Every benefit above has a bill attached, and you pay it in operational complexity that REST never charges you for. None of these are dealbreakers, but you have to budget for all of them on day one, not discover them in production.
- The N+1 problem. A flexible nested query can fan out into hundreds of database hits unless every relation goes through a batched loader. Lighthouse's relation directives handle the common cases, but any custom resolver you write can quietly reintroduce it.
- HTTP caching gets harder. Everything is a POST to one endpoint, so you lose free edge and browser caching by URL. You move caching into the application layer instead — see my notes on Redis caching strategies.
- Authorization moves to the field level. With one endpoint you cannot gate access per route. Lighthouse gives you the @can directive and policy hooks, but you have to reason about authorization on individual fields, which is more surface area to get right.
- Query abuse is a real attack vector. A client can request deeply nested, cyclic, or enormous queries to exhaust your server. You must cap query depth and complexity, and that throttling concern is related to how you would otherwise design API rate limits per user.
The query-complexity point is the one teams forget. With REST your endpoints define the maximum cost of any request. With GraphQL the client defines the cost, so you have to impose limits server-side or hand every user a denial-of-service primitive. Lighthouse ships with depth and complexity validation that is disabled by default; you set real limits in config/lighthouse.php and turn it on before you expose the schema.
<?php
use GraphQL\Validator\Rules\DisableIntrospection;
return [
// ... other Lighthouse config ...
'security' => [
// Reject queries that nest deeper than this. 0 (the default)
// disables the check, so set a concrete cap.
'max_query_depth' => 10,
// Reject queries whose computed cost exceeds this. 0 disables it.
'max_query_complexity' => 200,
// Disable introspection on public-facing schemas so attackers
// cannot trivially map your entire graph.
'disable_introspection' => DisableIntrospection::ENABLED,
],
];GraphQL does not remove complexity from your API. It moves it from the URL to the schema and hands part of it to the client. If you are not ready to own query-cost limits and field-level authorization, you are not ready for GraphQL.
So which one should I choose?
Decide on the data-access pattern, not on which technology sounds more modern. The honest version of this is short.
Choose REST if
- Your clients are happy with predictable, documented endpoints and you can model their needs as a manageable set of resources.

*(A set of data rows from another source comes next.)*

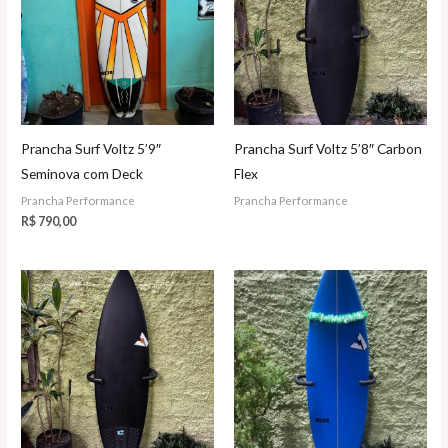
Prancha Surf Voltz 5’9″
Prancha Surf Voltz 5’8″ Carbon
Seminova com Deck
Flex
Prancha Performance
Prancha Performance
R$
790,00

- HTTP-level caching matters — public read-heavy endpoints behind a CDN benefit enormously from cacheable GETs.
- You want the broadest possible tooling and the lowest onboarding cost for new developers and integrators.
- Your team is small and you would rather spend complexity budget on the product than on a query layer.
Choose GraphQL if
- You have multiple distinct clients (mobile, web, partners) reading the same graph with genuinely different field needs.
- Over-fetching and under-fetching are measured, recurring problems — not a hypothetical you are pre-optimizing for.
- A strongly typed, self-documenting schema and rapid client-driven iteration are worth real money to your product.
- You have the appetite to own batched loaders, per-field authorization, and query-complexity limits from day one.
There is also a legitimate middle path I have shipped more than once: a REST API as the default, with a single GraphQL endpoint added only for the one client whose query needs are genuinely variable. You do not have to pick a religion. Start with REST API Resources because they are cheap, cacheable, and predictable. Reach for Lighthouse the day you can point at a real, measured over-fetching problem across multiple clients — and when you do, set depth and complexity limits in the same commit that exposes the schema. The right answer is whichever one matches how your clients actually read your data, and for most Laravel APIs that is still REST.